We will show two examples where the proposed network model (at first) did not fit into known structures of the complex system.
- The preferential attachment model was introduced to describe how a skewed degree distribution can evolve. In some systems, like the WWW, it is understandable that any website designer might be aware of other sites proportional to the number of links this site already gathered. In other systems, like protein-protein-interaction networks, it is not so clear how a preferential attachment can be implemented: at first we need to think about how a new protein is added to the system. Current theories believe that new proteins are mainly build by duplication processes of old, established proteins. At the beginning, the duplicated gene will have the same shape and function (and thus also the same interactions as its copy). However, there is less selection pressure on the duplicate of the gene and hence it can quite freely mutate and thus change it shape and biological function. Based on this change, new interaction with other proteins might emerge and other interactions might vanish. Based on these assumptions, Vazquez et al. introduced the following network model: starting with a small network, in each time step a single vertex is duplicated with all its edges. Subsequently, some of the edges are dropped with some probability p and other edges emerge with probability p'. What is now the probability that any (old) node gains an edge in timestep t? There are two processes by which a node can gain an edge: by probability p' (which is the same for all nodes) or because some of his neighbors is copied (and the edge to him is not dropped with probability 1-p). Of course, the probability that one of his neighbors is copied, is directly proportional to its degree. Thus, through the backdoor, preferential attachment sneaks in again [Vazquez2002]. The model of Vazquez et al. is elegant and uses the known features of the system under observation. Whereas the abstract preferential attachment model could not be explained in the evolution of protein-protein-interaction networks, the new, biological model shows the power of the more abstract model to which it can be basically reduced.

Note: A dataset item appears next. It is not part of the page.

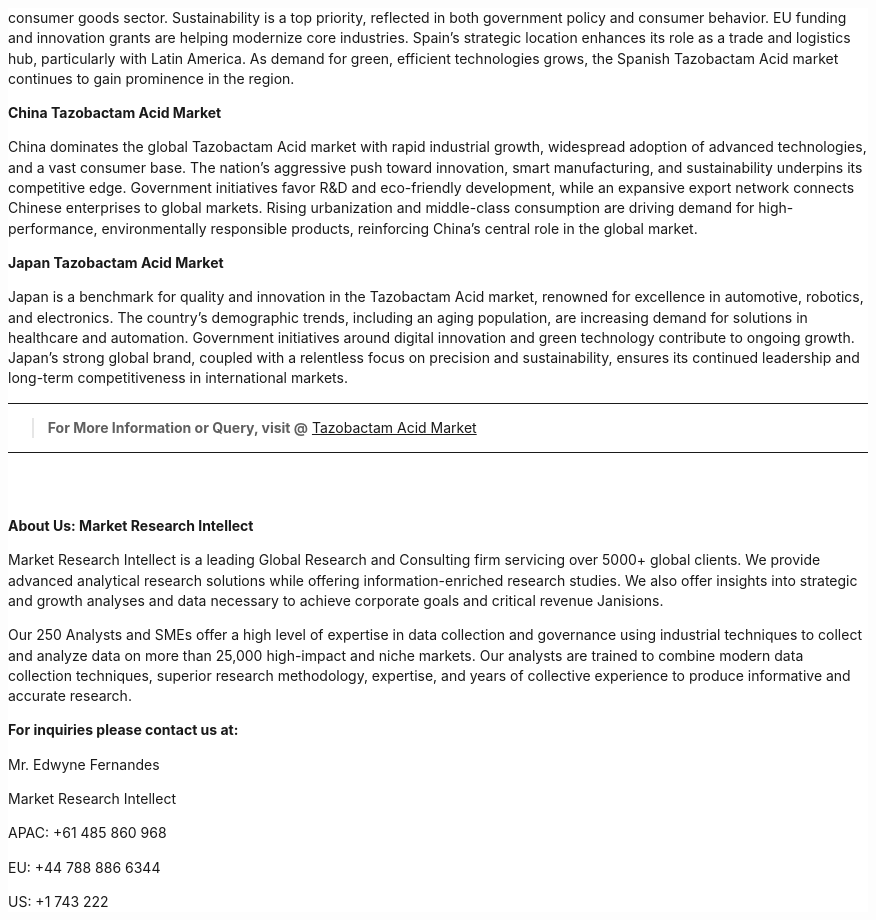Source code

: consumer goods sector. Sustainability is a top priority, reflected in both government policy and consumer behavior. EU funding and innovation grants are helping modernize core industries. Spain&rsquo;s strategic location enhances its role as a trade and logistics hub, particularly with Latin America. As demand for green, efficient technologies grows, the Spanish Tazobactam Acid market continues to gain prominence in the region.</p><p class="" data-start="4977" data-end="5589"><strong data-start="4977" data-end="4998">China Tazobactam Acid Market</strong></p><p class="" data-start="4977" data-end="5589">China dominates the global Tazobactam Acid market with rapid industrial growth, widespread adoption of advanced technologies, and a vast consumer base. The nation&rsquo;s aggressive push toward innovation, smart manufacturing, and sustainability underpins its competitive edge. Government initiatives favor R&amp;D and eco-friendly development, while an expansive export network connects Chinese enterprises to global markets. Rising urbanization and middle-class consumption are driving demand for high-performance, environmentally responsible products, reinforcing China&rsquo;s central role in the global market.</p><p class="" data-start="5591" data-end="6162"><strong data-start="5591" data-end="5612">Japan Tazobactam Acid Market</strong></p><p class="" data-start="5591" data-end="6162">Japan is a benchmark for quality and innovation in the Tazobactam Acid market, renowned for excellence in automotive, robotics, and electronics. The country&rsquo;s demographic trends, including an aging population, are increasing demand for solutions in healthcare and automation. Government initiatives around digital innovation and green technology contribute to ongoing growth. Japan&rsquo;s strong global brand, coupled with a relentless focus on precision and sustainability, ensures its continued leadership and long-term competitiveness in international markets.</p><hr /><blockquote><p><span class="font-[700]"><strong>For More Information or Query, visit&nbsp;@</strong>&nbsp;</span><span class="font-[700]"><a href="https://www.marketresearchintellect.com/product/tazobactam-acid-market-size-and-forecast/?utm_source=Linkedin&utm_medium=026" target="_blank" data-tracking-control-name="article-ssr-frontend-pulse_little-text-block" data-tracking-will-navigate="" data-test-link="">Tazobactam Acid Market</a></span></p></blockquote><hr /><h3>&nbsp;</h3><p><strong><span class="font-[700]">About Us: Market Research Intellect</span></strong></p><p><span class="">Market Research Intellect is a leading Global Research and Consulting firm servicing over 5000+ global clients. We provide advanced analytical research solutions while offering information-enriched research studies.&nbsp;</span>We also offer insights into strategic and growth analyses and data necessary to achieve corporate goals and critical revenue Janisions.</p><p><span class="">Our 250 Analysts and SMEs offer a high level of expertise in data collection and governance using industrial techniques to collect and analyze data on more than 25,000 high-impact and niche markets. Our analysts are trained to combine modern data collection techniques, superior research methodology, expertise, and years of collective experience to produce informative and accurate research.</span></p><p><strong>For inquiries please contact us at:</strong></p><p>Mr. Edwyne Fernandes</p><p>Market Research Intellect</p><p>APAC: +61 485 860 968</p><p>EU: +44 788 886 6344</p><p>US: +1 743 222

- A second model was not as lucky and to our knowledge nobody ever showed how a biological system could implement it. It was given by Ravasz et al. to show how hierarchical networks can evolve [Ravasz2000]. The model was designed to 'bring modularity [as in the sense of Ravasz et al.], the high degree of clustering and the scale-free topology under a single roof'. Their model starts with a small graph with some denoted center vertex, e.g., a five-node graph where four nodes are connected to a ring and the fifth node is connected to all others. In each step, the current graph is copied k times and one of them is the discerned center graph. All peripheral nodes of all other graphs are connected directly to the center node of the center graph. It is easy to see that the degree distribution is multiplied by k each time and that a new node emerges with k times the maximal degree of the graph in the time step before. Thus, the resulting degree distribution is scale-free. Also, we see a high clustering coefficient and a hierarchical organization of clustering coefficient since the center nodes are connecting otherwise unconnected graphs. The model was introduced in an article that concentrated on the analysis of metabolic networks. In this system, it is very difficult to assume that enzymes are copied k times in regular events. It is well known that most organisms don't cope with large copies of their genetic information - most of the times they are lethal. Thus, this model has to be rejected for modeling the evolution of metabolic networks - or it has to be shown how this effect comes into play indirectly as in the example above. Anyway, so far we know no better model for the evolution of metabolic networks, making it a worthwhile open question.